In fact, there is perhaps something about the nature of interaction itself which seems in accord with ecological thinking. Is it possible to consider even first-person shooter (FPS) games to be in some sense, at certain times, or in certain situations “ecological,” as the player reaches out and catalyses interactions between bullet and world? Again, we have to affirm that there is hardly anything more or less artificial about a virtual bullet versus, for instance, a virtual dandelion or seashell, and this is the ecological thought. The concept of interaction itself harbors a deep ambivalence or conceptual ambiguity about what it refers to exactly, reflecting a confusion in distinctions between the material and the cultural in games. Salen and Zimmerman’s discussion of interaction in Rules of Play is unable to reconcile the disparate ways in which the term is conceptually deployed to present a unified definition. The closest they come to a general definition of interaction is when they say that “interactivity simply describes an active relationship between two things” (Salen and Zimmerman 58). This incredibly broad definition has real and obvious resonances with Morton’s ecological thought as well. But if tracing “interaction” is at least like thinking ecologically, then an analysis of mechanical interactions and the meanings they create, as well as the ideologies and attitudes about nature that they embody, still remains valid as an avenue of critique. If we look at the ideas and ideologies embodied in consciously designed and developed interactions within games—in other words, the nature of relationships between player and world, player and objects, player and other things as foregrounded or backgrounded by design—then we approach the ecological thought and may find it in action in the games themselves.

Conclusion

A truly ecological game, then, remains extremely difficult to imagine. I have suggested that the concept of interaction holds a key resonance with what Timothy Morton has called “the ecological thought,” offering potentials for extended connection, relations, and awareness of the lack of any true “ends” to any open, relational ecological situation. But even if we focus our analysis on the dynamics of these games, even following the game community’s preference for reflection on “mechanical” relationships, then certainly the survival-crafting genre can hardly be said to be truly “ecological” except in its simplest thematic sense, or in the same sense that any interaction in a game is (partially, and potentially) ecological. Instead, as this paper has argued, much of the focus of the survival-crafting genre of games, and the dynamics they enmesh players within, boils down to economic activity, doing arguably little to prompt or extend player thought in an ecological vein (following Morton). For these reasons, the genre deserves some scrutiny regarding the relationships it portrays between elements of the environment, from human players to land, animals, and resources under the ground. These portrayals occur both through the interactions in the game world itself, and—if we are to think truly ecologically—perhaps through production practices (such as the labor conditions under which the game was produced) and the responsible sourcing of materials for the devices it is played on as well.

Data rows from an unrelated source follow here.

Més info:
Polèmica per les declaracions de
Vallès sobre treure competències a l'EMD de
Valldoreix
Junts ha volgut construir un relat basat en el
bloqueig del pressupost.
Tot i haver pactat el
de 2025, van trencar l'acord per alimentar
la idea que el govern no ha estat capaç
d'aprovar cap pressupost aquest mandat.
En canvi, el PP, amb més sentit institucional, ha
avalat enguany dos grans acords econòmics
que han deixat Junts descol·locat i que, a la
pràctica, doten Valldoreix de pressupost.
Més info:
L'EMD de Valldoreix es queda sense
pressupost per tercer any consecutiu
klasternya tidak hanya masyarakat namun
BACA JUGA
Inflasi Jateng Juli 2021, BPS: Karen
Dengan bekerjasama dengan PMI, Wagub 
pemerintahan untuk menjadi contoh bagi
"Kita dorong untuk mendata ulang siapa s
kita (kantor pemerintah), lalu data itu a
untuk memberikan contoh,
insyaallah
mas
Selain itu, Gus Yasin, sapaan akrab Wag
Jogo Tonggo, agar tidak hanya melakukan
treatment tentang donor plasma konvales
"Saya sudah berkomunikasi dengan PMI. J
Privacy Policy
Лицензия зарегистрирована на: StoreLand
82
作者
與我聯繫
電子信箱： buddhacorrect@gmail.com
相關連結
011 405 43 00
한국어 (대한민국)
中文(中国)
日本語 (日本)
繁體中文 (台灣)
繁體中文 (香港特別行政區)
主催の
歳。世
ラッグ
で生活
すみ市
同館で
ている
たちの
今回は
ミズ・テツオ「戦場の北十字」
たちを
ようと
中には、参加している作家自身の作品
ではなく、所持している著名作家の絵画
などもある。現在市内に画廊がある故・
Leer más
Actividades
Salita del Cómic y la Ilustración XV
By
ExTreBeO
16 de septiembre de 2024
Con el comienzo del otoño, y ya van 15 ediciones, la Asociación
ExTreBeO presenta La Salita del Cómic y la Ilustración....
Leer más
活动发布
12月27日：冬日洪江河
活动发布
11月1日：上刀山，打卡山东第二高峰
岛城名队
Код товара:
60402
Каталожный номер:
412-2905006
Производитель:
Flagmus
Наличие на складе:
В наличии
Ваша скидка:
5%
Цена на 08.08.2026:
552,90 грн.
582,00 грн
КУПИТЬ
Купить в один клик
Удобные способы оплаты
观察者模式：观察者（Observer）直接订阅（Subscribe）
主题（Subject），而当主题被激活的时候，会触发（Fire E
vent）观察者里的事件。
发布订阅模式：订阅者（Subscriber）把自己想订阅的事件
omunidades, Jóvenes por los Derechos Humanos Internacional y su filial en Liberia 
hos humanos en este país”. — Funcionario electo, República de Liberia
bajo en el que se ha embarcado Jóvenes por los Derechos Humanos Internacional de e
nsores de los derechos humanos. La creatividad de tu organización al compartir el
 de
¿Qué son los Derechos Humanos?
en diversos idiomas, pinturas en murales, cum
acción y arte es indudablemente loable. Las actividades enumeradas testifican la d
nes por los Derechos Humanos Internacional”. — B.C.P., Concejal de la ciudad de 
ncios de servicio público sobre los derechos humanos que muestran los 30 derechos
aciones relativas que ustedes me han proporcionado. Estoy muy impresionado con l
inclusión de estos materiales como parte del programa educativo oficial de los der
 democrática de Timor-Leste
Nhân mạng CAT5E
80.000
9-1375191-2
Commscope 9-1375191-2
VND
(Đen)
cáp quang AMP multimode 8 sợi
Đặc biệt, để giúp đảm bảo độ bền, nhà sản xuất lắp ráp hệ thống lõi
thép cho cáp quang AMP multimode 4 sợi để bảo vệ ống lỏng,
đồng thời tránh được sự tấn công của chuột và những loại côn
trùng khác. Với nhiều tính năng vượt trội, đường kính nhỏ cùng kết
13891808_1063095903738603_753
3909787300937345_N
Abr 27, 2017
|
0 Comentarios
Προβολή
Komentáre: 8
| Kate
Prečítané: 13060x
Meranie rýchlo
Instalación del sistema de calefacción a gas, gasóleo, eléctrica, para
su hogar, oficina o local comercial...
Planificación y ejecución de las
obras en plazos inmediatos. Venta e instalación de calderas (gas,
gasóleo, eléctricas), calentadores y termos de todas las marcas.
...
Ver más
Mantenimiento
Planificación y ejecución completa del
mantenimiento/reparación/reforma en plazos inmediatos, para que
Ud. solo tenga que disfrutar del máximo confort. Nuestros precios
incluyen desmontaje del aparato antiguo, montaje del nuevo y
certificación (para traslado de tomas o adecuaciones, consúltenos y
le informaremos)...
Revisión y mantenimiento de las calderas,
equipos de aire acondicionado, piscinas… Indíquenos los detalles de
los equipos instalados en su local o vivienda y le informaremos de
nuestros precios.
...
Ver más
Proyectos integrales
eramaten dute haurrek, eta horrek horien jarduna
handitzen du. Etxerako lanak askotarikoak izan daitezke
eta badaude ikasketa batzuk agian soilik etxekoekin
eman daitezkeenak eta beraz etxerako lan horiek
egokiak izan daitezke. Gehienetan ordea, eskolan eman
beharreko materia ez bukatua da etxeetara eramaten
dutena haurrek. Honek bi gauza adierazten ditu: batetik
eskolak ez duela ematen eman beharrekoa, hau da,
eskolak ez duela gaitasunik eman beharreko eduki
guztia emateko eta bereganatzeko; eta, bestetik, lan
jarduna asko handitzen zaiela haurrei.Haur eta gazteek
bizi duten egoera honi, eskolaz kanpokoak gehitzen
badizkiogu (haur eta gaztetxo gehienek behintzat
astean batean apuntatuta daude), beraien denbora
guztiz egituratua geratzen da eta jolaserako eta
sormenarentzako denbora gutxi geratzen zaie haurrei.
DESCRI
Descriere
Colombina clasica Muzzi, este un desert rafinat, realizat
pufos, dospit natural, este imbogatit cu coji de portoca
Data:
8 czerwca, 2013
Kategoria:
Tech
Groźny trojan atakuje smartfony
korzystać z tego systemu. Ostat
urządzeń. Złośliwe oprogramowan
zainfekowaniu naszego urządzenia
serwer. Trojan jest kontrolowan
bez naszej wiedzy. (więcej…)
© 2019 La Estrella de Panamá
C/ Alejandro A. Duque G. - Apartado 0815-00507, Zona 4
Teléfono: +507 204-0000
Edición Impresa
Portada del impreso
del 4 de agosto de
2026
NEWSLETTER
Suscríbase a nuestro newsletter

Future research may wish to expand on this initial sketch of the survival-crafting genre’s particular resonance with differing class experiences of economic activity, as I have argued exists in the genre, and to examine player attitudes towards these activities and experiences. Why one might be attracted to simulations of the experiences of the economically destitute, for instance, is a highly pertinent question, as is whether or not players are consciously aware of these resonances. It may also be worth considering which, if any, other genres significantly reflect both ecological and class-economic relationships, and the differing attitudes and relationships those genres portray about the environments that sustain them—both in terms of the planet which we are currently warming with human activity, and the worlds which players inhabit within their screens. The truly ecological game remains as difficult to imagine under current conditions as it is to imagine an end to the ecological thought itself.